Pork Dumplings

Cheryl Pugliano
Pork Dumplings (Pot Stickers)
1 pound ground pork
2 garlic cloves minced
1/2 small red onion or green onions, chopped
minced ginger (1 in chunk)
S&P to taste
Mix well and refrigerated an hour or two for better flavor if possible but not necessary.
-OR-
Ground Beef Dumplings
1 pound ground beef
green onions or 1/2 of a type small onion
2 or more cloves of minced garlic or garlic powder
S&P to taste
Use the round type dumpling or wanton wrappers but square ones work also, just wrap like an egg roll. For the round wrappers, fold over like a half moon and pinching off the ends using water and your thumb/pointer finger to seal. Russian dumplings are boiled for 5-6 minutes or until done. Dumplings can be individually quick frozen and then placed all together in a bag, frozen, and used later.
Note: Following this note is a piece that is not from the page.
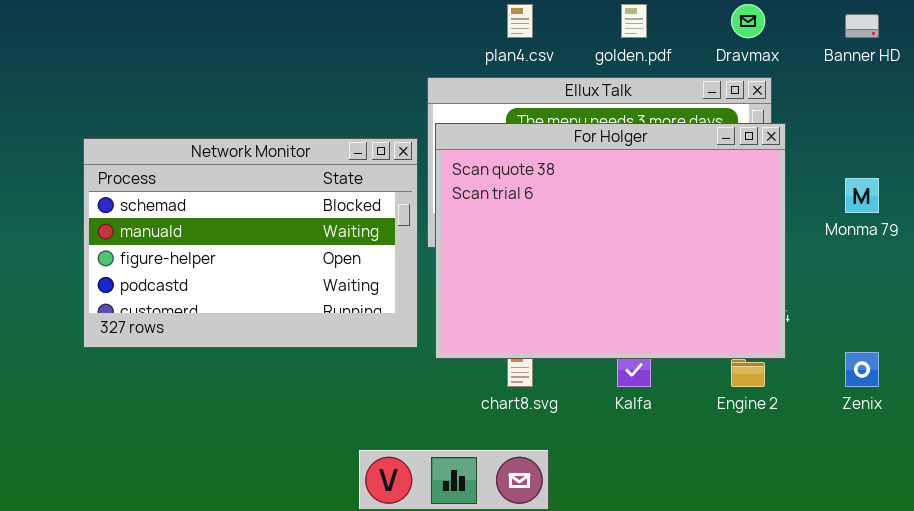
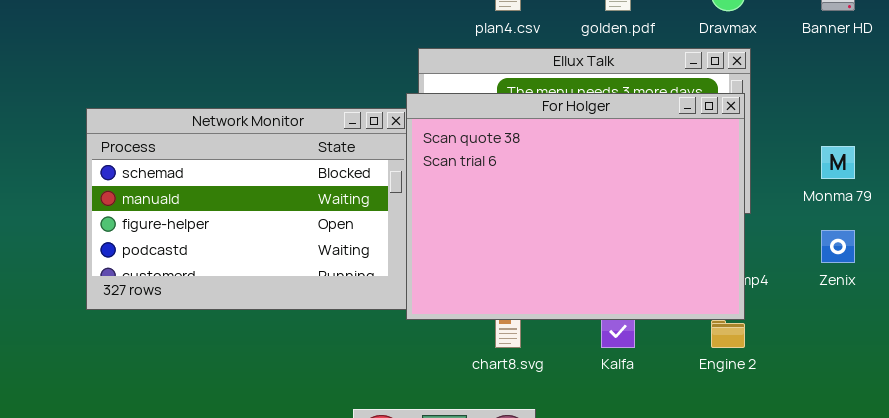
For Holger: [435,123,786,359] -> [406,93,745,320], moved
Zenix: [845,352,879,387] -> [821,230,855,263], moved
Asian dumplings are often sauteed on both sides in a little oil, then add water to the pan and continue to cook for at least 5 more minutes until meat is fully cooked.
Dipping sauce:
1/2 cup Soy Sauce (I use less salt type)
1-2 Tbsp. sesame oil
1-2 Tbsp. rice vinegar or white vinegar
1-2 green onions
1 Tbsp sugar
Mix it all together in a jar or tupperware container and taste to see if you prefer a little more oil, vinegar, or sugar.